--- Supplied text Enclosed Below ---
SECTION 11. REDEMPTION.
(A) The then outstanding Warrants may be redeemed, at the
option of the Company, at $.01 per warrant, at any time after the Daily Market
Price per share of the Common Stock for a period of 20 out of 30 consecutive
trading days ending not more than 30 days prior to the date of the notice given
pursuant to Section 11(B) hereof has equaled or exceeded $36.18, as adjusted
from time to time as provided in Section 9 hereof, and prior to expiration of
the Warrants. The Daily Market Price of the Common Stock shall be determined by
the Company in the manner set forth in Section 11(E) as of the end of each
trading day (or, if no trading in the Common Stock occurred on such day, as of
the end of the immediately preceding trading day in which trading occurred) and
verified to the Warrant Agent before the Company may give notice of redemption.
All outstanding Warrants must be redeemed if any are redeemed, and any right to
exercise an outstanding Warrant shall terminate at 5:00 p.m. (New York City
Time) on the business day immediately preceding the date fixed for redemption. A
trading day shall mean a day in which trading of securities occurred on the New
York Stock Exchange.
--- End of Enclosed Supplied text ---
--- Listed records Enclosed Below ---
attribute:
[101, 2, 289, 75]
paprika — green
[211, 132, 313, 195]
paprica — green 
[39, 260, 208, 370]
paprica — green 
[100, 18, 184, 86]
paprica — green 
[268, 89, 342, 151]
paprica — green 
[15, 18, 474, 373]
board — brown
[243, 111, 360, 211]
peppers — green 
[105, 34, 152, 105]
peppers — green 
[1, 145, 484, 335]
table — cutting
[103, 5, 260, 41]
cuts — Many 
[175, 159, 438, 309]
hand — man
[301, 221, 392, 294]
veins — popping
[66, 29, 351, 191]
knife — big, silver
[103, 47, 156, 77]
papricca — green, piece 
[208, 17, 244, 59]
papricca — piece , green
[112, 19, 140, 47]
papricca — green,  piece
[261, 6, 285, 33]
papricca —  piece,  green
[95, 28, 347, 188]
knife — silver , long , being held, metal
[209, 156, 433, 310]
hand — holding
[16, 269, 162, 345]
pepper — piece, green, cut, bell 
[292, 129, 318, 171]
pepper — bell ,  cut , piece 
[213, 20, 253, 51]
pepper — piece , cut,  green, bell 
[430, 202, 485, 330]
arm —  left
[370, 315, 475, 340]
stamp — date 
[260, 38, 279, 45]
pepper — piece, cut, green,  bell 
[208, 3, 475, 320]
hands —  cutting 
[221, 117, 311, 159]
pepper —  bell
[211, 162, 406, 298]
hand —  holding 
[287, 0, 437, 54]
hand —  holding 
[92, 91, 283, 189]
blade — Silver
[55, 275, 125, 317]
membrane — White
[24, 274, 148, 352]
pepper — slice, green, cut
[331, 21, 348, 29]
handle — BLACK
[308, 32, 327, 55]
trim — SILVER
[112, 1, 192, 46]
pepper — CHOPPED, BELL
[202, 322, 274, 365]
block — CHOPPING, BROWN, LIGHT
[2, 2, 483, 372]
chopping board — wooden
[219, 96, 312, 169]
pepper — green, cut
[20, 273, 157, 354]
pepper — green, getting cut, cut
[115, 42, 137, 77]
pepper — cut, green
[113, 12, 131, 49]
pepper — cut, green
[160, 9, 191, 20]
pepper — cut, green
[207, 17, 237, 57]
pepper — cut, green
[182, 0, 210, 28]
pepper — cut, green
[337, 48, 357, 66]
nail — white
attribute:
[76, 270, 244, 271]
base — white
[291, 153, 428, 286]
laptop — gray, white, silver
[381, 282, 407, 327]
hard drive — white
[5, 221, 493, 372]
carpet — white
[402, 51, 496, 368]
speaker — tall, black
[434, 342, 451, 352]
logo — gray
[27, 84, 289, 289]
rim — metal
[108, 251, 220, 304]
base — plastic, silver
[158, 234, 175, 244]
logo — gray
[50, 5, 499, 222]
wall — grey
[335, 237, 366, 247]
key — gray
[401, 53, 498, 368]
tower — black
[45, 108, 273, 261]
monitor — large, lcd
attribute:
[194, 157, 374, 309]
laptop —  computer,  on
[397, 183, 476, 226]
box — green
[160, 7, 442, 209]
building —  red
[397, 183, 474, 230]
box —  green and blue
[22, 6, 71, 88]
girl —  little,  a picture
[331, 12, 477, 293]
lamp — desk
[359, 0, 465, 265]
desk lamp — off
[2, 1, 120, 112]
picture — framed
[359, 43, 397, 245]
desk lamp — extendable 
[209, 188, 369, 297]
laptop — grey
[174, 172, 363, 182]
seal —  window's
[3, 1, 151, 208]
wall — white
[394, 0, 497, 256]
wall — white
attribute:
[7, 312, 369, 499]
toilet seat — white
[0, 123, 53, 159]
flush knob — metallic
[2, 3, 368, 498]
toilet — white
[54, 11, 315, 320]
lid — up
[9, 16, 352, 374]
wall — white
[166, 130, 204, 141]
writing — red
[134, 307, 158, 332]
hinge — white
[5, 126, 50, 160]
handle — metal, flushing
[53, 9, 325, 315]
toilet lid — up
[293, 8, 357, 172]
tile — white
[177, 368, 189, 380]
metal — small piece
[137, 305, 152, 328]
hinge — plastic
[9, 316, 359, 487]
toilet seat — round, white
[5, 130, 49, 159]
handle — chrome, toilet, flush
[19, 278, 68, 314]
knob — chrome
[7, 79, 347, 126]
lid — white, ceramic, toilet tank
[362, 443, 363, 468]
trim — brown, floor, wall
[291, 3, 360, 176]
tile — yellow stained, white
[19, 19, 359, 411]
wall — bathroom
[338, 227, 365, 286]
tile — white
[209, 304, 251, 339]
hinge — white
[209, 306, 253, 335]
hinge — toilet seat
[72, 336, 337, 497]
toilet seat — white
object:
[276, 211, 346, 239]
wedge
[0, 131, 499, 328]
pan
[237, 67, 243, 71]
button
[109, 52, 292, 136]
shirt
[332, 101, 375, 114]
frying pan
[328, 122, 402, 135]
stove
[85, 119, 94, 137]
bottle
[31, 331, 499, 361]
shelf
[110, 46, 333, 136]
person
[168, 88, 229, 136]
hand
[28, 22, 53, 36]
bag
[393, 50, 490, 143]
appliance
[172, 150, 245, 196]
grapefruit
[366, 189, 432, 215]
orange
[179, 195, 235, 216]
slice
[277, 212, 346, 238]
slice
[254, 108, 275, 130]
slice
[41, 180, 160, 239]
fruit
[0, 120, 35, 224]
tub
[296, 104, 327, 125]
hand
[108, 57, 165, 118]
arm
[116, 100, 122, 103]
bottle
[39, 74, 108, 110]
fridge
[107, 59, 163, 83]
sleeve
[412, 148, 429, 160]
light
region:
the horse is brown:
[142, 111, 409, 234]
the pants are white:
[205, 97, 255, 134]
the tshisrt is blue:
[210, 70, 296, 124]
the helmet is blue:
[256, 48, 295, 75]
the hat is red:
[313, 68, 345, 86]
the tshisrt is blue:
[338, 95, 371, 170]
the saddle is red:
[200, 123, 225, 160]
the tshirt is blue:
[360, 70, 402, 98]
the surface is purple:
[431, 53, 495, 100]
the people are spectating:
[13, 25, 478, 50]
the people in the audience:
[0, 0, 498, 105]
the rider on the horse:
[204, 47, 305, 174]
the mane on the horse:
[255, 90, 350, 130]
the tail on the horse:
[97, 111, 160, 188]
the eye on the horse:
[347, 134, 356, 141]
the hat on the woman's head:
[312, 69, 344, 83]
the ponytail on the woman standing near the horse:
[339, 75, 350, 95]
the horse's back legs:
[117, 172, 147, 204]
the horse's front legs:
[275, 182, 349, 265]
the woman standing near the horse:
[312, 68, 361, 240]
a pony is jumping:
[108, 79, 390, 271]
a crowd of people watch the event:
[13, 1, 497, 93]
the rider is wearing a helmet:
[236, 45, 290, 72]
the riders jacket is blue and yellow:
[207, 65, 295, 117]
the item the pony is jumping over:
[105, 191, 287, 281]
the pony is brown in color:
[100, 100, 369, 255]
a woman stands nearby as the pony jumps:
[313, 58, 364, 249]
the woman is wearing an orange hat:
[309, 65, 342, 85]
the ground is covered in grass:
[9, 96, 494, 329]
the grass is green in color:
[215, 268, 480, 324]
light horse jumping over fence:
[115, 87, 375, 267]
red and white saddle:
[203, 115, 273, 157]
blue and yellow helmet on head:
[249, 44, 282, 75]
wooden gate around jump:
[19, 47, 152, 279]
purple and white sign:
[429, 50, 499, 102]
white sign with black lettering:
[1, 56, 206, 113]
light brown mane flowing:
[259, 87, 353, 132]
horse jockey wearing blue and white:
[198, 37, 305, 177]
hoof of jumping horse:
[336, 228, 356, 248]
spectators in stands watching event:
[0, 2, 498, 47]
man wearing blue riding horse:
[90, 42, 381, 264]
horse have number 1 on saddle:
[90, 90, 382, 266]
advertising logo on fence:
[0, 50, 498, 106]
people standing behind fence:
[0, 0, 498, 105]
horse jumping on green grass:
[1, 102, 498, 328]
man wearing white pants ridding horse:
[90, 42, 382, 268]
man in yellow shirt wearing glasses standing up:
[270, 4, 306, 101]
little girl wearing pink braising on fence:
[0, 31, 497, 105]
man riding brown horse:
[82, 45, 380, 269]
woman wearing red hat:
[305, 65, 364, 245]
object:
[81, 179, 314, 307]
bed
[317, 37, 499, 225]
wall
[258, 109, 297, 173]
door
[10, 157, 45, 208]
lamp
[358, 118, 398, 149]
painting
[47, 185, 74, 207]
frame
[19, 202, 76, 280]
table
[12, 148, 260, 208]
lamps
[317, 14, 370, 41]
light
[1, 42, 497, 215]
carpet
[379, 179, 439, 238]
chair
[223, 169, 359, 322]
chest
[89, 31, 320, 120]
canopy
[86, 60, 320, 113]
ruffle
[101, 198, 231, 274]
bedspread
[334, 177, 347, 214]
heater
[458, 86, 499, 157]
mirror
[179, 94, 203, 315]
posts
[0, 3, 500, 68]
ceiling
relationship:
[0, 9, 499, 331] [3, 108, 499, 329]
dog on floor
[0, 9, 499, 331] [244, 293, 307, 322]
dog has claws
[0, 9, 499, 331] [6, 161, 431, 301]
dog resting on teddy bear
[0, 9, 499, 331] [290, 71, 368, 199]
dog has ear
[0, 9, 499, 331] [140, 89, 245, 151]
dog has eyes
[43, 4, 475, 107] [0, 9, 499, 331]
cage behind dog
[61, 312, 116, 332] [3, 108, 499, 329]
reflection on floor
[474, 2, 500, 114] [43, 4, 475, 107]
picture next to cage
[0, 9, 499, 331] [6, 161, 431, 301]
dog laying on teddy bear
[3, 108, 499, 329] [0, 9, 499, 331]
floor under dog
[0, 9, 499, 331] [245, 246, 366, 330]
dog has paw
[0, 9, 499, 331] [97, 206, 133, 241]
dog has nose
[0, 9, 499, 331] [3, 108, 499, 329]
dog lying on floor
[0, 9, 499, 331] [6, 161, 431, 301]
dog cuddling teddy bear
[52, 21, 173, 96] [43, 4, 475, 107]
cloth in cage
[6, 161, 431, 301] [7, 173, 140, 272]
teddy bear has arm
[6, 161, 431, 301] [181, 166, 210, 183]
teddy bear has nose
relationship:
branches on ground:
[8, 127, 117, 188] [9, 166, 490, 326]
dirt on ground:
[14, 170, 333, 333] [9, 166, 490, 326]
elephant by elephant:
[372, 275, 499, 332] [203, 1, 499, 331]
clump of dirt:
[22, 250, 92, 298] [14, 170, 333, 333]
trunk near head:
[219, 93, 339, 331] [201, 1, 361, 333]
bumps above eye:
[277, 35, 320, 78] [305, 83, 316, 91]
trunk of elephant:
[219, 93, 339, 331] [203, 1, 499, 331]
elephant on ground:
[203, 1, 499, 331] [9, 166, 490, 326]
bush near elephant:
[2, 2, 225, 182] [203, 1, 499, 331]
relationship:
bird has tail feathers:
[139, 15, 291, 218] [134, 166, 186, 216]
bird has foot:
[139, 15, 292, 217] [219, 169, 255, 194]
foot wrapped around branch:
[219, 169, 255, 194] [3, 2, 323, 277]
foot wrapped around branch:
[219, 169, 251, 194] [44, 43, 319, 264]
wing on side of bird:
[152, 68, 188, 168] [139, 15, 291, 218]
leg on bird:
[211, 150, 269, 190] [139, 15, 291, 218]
--- End of Enclosed Listed records ---
_What the task requires_
List every section reference that the redemption clause above cites, other than its own heading.

_Written response_
Section 11(B), Section 9, Section 11(E)